Problems at the ratings agencies contributed to the crisis, and it's important for financial reform legislation to address the problems in this industry. The issues arise from the fact that the ratings agencies are paid by the firms whose assets are being rated. This gives the ratings agencies an incentive to issue pleasing ratings to encourage future business, and with enough money on the line, this can lead to large distortions in the risk assessments.
There are many ways to break the link between the ratings that are given and prospects for future business, e.g. the randomized selection of the agency that rates the assets that Dean Baker has been proposing, and the current proposal from the Senate takes a step in this direction. Lucian Bebchuk describes the Senate legislation, and explains how tying the profits that ratings firms earn to their actual performance breaks the link between issuing tough but accurate ratings and losing future business:
Rating the Raters, by Lucian Bebchuk, Commentary, Project Syndicate: In the new financial order being put in place by regulators around the world, reform of credit rating agencies should be a key element. Credit rating agencies, which play an important role in modern capital markets, completely failed in the years preceding the financial crisis. ...
What should be done? One proposed approach would reduce the significance of the raters’ opinions. In many cases, the importance of ratings comes partly from legal requirements that oblige or encourage institutional investors and investment vehicles to maintain portfolios of assets that have received sufficiently high grades from the recognized agencies.
Disappointment about the raters’ performance, and skepticism about the effectiveness of regulation, has led to calls to eliminate any regulatory reliance on ratings. If ratings are not backed by the force of law, so the argument goes, regulators ... can leave the monitoring of raters to the market.
Even if ratings were no longer required or encouraged by law, however, demand for ratings – and the need to improve their reliability – would remain. Many investors are unable to examine the extent to which a bond fund’s high yield is due to risk-taking, and would thus benefit from a rating of the fund’s holdings. Given past experience, we cannot rely on market reputation to ensure that such ratings will be reliable.

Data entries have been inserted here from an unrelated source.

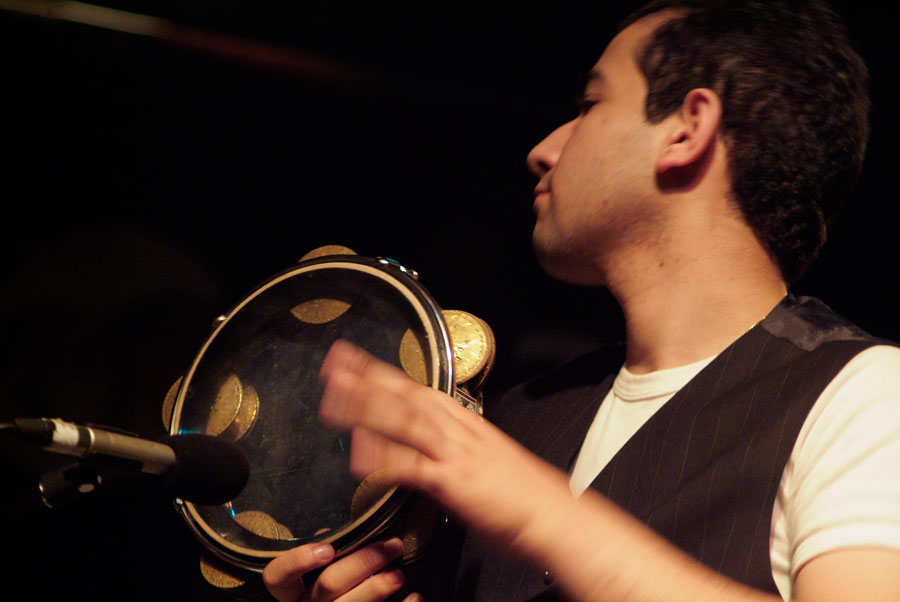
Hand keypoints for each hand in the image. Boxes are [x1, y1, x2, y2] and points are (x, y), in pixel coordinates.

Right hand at [262, 538, 420, 601]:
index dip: (298, 562)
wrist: (346, 601)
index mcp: (294, 590)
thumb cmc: (336, 582)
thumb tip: (330, 535)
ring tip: (400, 574)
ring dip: (378, 588)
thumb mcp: (322, 566)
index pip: (277, 577)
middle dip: (364, 562)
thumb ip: (325, 550)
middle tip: (394, 544)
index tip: (328, 549)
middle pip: (329, 585)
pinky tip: (415, 597)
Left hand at [317, 340, 577, 561]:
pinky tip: (358, 454)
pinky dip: (383, 459)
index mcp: (466, 423)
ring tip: (334, 396)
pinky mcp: (452, 482)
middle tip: (335, 363)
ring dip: (366, 406)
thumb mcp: (489, 458)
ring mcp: (454, 454)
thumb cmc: (525, 494)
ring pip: (404, 421)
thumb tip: (431, 450)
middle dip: (368, 378)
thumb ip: (455, 449)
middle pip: (406, 396)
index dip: (385, 374)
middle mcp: (458, 431)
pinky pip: (410, 467)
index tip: (357, 361)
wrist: (555, 515)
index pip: (418, 390)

Another approach would be to unleash the liability system. ... But ... judicial scrutiny ... cannot ensure that raters do the right thing... There is thus no substitute for providing raters with incentives to provide as accurate a rating as they can. This can be done by making raters’ profits depend not on satisfying the issuers that select them, but on performing well for investors. ...
The US Senate voted this month to incorporate such a mechanism into the financial reform bill that will now have to be reconciled by the bill passed by the US House of Representatives. Under the Senate’s approach, regulators would create rules under which an independent regulatory board would choose raters. The board would be allowed to base its choices on raters’ past performance.

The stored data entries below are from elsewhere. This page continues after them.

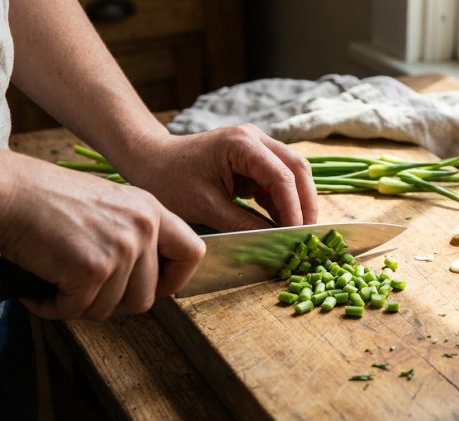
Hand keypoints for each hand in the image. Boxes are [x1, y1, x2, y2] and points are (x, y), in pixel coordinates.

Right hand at [0, 154, 204, 319]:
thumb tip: (148, 279)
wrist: (7, 192)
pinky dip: (54, 308)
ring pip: (113, 308)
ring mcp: (120, 248)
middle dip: (114, 303)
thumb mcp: (110, 205)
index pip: (192, 253)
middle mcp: (143, 228)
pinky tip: (40, 291)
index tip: (154, 289)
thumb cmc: (47, 199)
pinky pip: (78, 310)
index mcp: (151, 210)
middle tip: (84, 292)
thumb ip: (135, 235)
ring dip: (81, 306)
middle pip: (147, 296)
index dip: (175, 280)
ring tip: (57, 285)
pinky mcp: (92, 268)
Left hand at [121, 124, 317, 230]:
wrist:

For such a mechanism to work well, it must link the number of assignments won by raters, and thus their compensation, to appropriate measures of their performance. Such measures should focus on what makes ratings valuable for the investors who use them...
Predictably, the Senate’s bill encountered stiff resistance from the dominant rating agencies. ... Rating agencies have been and should remain an important aspect of modern capital markets. But to make ratings work, the raters need to be rated.
At this point I'm not picky about how the incentive to issue higher than justified ratings is removed, there's more than one way to do this, the main thing is that a strong and effective mechanism along these lines is included in the final bill. [There also needs to be an entry and exit mechanism so that firm's that consistently give misleading risk assessments are driven from the set of authorized ratings agencies and replaced by new entrants to the industry.]